I groaned, but couldn’t deny that here in this small hotel room, Holly was becoming more than the force controlling my every move off the ice. She was someone I could end up tolerating.
We worked through the last round of lines, her corrections precise but not cruel. What’s more, her patience seemed endless. And maybe it was the tiredness setting in, but she even managed to crack a few jokes.
“Okay,” I said finally. “I think we’ve officially beaten this into my skull.”
I was three bottles in, and the burn of whiskey had settled into my chest. It left me feeling loose, and my eyelids heavier than ever. Not drunk, just soft around the edges. Pleasantly unfocused.
And more than a little out of my depth with Holly hovering over me with her tablet and the next instruction.
The tension that had built all day shifted into something lighter,something easy in the back of my mind, as if the game, the club incident, the endless travel, all of it could wait for a few minutes.
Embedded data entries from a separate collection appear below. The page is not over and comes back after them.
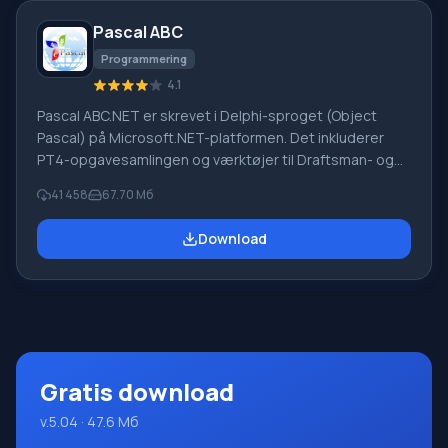
mangler en russisk grænseflade, eller e-mails fra et
Pascal ABC
udenlandsk firma
Programmering
4.1
Pascal ABC.NET er skrevet i Delphi-sproget (Object
Pascal) på Microsoft.NET-platformen. Det inkluderer
PT4-opgavesamlingen og værktøjer til Draftsman- og
Robot-udførerne, som bruges i skoleinformatik, når man
41 458
67.70 Мб
lærer programmering. Hovedformålet med Pascal
ABC.NET-programmeringssystemet er at studere og
Download
undervise i moderne programmeringssprog. Funktioner
Dette program er et komplet programmeringssystem,
der bruger Pascal-sproget. Udviklingen foregår på den
velkendte platform Micros
Gratis download
v.5.04 · 47.6 Мб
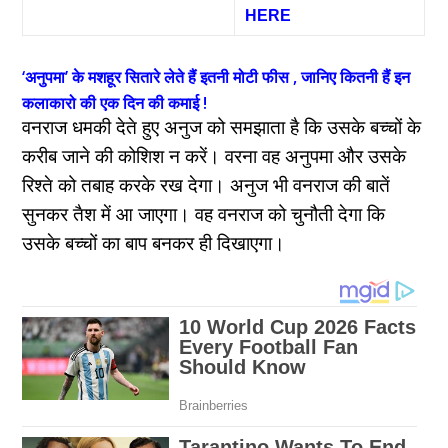
HERE
‘अनुपमा’ के मशहूर सितारे लेते हैं इतनी मोटी फीस , जानिए कितनी हैं इन
कलाकारो की एक दिन की कमाई !
वनराज धमकी देते हुए अनुज को समझाता है कि उसके बच्चों के
करीब जाने की कोशिश न करें। वरना वह अनुपमा और उसके
रिश्ते को तबाह करके रख देगा। अनुज भी वनराज की बातें
सुनकर तैश में आ जाएगा। वह वनराज को चुनौती देगा कि
उसके बच्चों का बाप बनकर ही दिखाएगा।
I plopped back onto the edge of her bed, bottles discarded, and let her direct me through the next round of lines.
“Eyes forward,” she said. “And remember why you’re doing this. Focus on the reason you play the game.”
Her words caught me in a way I hadn’t expected. Not just the line about the interview, but the reminder that there was a purpose behind all this. My mind drifted away from hockey and interviews for a second.
“I haven’t thought about my dad in years,” I murmured. More to the bed than her. And when I looked up, expecting her to course correct me back to total focus, the look on her face made my heart stutter.